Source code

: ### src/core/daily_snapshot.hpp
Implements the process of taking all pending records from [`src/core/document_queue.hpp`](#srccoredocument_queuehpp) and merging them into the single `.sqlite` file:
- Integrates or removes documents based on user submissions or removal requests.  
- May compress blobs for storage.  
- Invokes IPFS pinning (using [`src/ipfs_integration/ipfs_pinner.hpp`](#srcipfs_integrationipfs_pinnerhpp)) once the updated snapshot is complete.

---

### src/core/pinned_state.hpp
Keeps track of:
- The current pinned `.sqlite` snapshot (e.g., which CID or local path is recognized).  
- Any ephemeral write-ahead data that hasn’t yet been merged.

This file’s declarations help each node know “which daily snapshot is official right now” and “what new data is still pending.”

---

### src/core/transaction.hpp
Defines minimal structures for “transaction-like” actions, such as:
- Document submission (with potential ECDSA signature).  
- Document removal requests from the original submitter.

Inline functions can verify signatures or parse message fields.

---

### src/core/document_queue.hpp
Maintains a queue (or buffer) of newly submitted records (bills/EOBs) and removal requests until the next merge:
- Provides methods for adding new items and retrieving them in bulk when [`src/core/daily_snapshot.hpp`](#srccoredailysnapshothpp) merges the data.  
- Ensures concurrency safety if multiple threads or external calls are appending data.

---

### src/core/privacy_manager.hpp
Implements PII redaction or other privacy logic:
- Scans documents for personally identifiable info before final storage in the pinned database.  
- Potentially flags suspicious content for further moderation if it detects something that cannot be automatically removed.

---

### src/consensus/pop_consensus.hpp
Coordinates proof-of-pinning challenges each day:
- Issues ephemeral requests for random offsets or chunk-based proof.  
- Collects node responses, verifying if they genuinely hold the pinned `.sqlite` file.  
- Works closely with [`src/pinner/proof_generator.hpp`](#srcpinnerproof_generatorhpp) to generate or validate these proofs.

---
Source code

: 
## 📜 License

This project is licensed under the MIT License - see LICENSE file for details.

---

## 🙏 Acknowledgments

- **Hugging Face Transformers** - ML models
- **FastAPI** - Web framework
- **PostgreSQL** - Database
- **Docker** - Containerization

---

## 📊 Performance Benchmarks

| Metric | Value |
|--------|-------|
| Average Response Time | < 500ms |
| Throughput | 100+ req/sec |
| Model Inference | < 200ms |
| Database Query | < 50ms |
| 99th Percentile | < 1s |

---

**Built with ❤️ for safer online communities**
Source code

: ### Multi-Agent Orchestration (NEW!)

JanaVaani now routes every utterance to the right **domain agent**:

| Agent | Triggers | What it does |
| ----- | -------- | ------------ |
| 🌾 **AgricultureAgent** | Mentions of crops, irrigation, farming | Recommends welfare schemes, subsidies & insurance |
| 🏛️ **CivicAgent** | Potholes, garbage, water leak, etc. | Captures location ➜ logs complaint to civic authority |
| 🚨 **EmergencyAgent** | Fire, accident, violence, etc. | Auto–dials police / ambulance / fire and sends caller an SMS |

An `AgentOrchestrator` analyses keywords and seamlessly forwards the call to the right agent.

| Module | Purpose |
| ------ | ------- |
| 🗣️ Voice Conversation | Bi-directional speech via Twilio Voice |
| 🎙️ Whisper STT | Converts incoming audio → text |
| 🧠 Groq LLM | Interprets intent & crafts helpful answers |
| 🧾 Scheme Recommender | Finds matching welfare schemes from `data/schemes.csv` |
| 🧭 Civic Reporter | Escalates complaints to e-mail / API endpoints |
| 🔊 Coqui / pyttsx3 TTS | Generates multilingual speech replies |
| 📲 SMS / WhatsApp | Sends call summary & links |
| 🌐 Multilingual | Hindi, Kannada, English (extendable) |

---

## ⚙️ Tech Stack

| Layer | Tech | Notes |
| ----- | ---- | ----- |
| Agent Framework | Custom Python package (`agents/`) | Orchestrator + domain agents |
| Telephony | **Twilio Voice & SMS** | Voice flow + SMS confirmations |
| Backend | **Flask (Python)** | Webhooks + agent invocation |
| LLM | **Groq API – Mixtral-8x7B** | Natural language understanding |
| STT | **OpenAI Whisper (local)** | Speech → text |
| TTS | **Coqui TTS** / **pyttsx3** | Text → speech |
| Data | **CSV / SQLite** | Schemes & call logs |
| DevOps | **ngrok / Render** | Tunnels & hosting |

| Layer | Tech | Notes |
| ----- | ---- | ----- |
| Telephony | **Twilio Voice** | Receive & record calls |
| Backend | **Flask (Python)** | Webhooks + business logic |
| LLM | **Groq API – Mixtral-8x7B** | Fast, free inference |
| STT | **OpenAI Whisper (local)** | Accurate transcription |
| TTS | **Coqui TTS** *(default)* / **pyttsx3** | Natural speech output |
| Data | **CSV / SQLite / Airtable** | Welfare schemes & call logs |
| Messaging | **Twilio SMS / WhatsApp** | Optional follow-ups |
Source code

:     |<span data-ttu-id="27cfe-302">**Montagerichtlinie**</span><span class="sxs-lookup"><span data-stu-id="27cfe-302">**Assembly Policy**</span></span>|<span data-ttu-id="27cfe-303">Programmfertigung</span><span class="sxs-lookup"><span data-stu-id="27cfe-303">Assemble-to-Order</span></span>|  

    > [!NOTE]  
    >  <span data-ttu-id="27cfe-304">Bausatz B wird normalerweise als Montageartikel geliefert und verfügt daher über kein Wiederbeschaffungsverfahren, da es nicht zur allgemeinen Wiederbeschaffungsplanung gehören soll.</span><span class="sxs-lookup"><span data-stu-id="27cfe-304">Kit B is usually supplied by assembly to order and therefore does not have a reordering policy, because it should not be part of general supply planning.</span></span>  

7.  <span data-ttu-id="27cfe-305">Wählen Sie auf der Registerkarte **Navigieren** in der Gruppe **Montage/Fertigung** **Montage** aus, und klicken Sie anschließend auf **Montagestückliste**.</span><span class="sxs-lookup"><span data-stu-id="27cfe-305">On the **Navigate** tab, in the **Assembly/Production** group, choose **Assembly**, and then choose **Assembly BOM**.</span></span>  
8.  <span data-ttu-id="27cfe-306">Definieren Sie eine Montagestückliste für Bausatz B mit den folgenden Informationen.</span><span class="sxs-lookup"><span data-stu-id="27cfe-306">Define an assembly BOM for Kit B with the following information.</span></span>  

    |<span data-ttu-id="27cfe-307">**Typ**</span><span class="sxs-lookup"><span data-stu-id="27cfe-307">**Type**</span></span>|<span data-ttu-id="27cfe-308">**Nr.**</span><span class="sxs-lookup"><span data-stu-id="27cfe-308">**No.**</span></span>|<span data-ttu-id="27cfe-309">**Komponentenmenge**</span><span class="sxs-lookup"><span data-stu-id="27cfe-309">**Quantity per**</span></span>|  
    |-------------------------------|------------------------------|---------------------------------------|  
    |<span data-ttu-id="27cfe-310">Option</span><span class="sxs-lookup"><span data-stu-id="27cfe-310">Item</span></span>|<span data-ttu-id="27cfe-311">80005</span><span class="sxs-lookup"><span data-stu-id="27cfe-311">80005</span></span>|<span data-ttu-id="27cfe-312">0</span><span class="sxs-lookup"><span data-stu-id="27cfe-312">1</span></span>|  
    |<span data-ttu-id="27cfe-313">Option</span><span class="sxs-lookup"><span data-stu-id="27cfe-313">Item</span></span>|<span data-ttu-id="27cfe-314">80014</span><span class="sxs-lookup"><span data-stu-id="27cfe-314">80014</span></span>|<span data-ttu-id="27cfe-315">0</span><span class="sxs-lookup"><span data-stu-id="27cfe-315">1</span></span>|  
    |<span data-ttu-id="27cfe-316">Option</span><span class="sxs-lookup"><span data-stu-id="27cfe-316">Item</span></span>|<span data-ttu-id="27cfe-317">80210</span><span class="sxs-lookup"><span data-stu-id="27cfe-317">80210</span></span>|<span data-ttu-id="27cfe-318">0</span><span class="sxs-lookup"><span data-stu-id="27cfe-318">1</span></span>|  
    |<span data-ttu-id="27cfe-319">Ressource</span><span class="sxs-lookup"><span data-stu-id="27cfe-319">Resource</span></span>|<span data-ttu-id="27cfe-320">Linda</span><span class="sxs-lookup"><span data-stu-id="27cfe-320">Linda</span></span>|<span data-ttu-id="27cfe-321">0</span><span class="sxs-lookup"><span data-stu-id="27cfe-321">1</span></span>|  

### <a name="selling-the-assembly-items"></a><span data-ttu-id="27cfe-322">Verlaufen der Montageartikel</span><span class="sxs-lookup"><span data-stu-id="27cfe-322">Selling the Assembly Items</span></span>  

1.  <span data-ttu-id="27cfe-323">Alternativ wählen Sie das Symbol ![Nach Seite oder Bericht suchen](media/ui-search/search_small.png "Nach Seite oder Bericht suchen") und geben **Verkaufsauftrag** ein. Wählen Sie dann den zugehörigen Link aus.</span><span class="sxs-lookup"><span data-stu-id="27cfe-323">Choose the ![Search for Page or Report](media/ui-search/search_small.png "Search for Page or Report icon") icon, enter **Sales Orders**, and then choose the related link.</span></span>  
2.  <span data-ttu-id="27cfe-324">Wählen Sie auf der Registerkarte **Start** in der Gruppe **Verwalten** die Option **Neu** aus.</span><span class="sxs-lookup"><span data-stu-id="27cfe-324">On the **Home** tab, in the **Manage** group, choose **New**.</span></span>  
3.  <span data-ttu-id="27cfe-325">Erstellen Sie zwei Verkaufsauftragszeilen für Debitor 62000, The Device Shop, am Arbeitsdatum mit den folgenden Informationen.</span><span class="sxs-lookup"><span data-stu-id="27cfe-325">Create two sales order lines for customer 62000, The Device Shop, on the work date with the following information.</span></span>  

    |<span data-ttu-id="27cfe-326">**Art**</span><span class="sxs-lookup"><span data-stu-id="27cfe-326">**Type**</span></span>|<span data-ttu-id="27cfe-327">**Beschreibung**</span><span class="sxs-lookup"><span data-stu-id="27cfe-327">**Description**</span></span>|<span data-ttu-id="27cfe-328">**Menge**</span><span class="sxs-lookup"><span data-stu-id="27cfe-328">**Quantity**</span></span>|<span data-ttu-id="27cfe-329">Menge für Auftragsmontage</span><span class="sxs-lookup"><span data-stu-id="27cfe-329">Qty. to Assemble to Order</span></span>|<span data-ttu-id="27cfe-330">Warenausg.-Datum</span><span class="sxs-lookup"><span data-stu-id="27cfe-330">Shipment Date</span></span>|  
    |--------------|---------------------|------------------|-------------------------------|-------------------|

### How to complete this task
Can you update the lines from the one containing "This project is" through the one containing "## 📊 Performance Benchmarks", inclusive, by changing "Web framework" to "API framework" and leaving everything else as is?

### Response box
This project is licensed under the MIT License - see LICENSE file for details.

---

## 🙏 Acknowledgments

- **Hugging Face Transformers** - ML models
- **FastAPI** - API framework
- **PostgreSQL** - Database
- **Docker** - Containerization

---

## 📊 Performance Benchmarks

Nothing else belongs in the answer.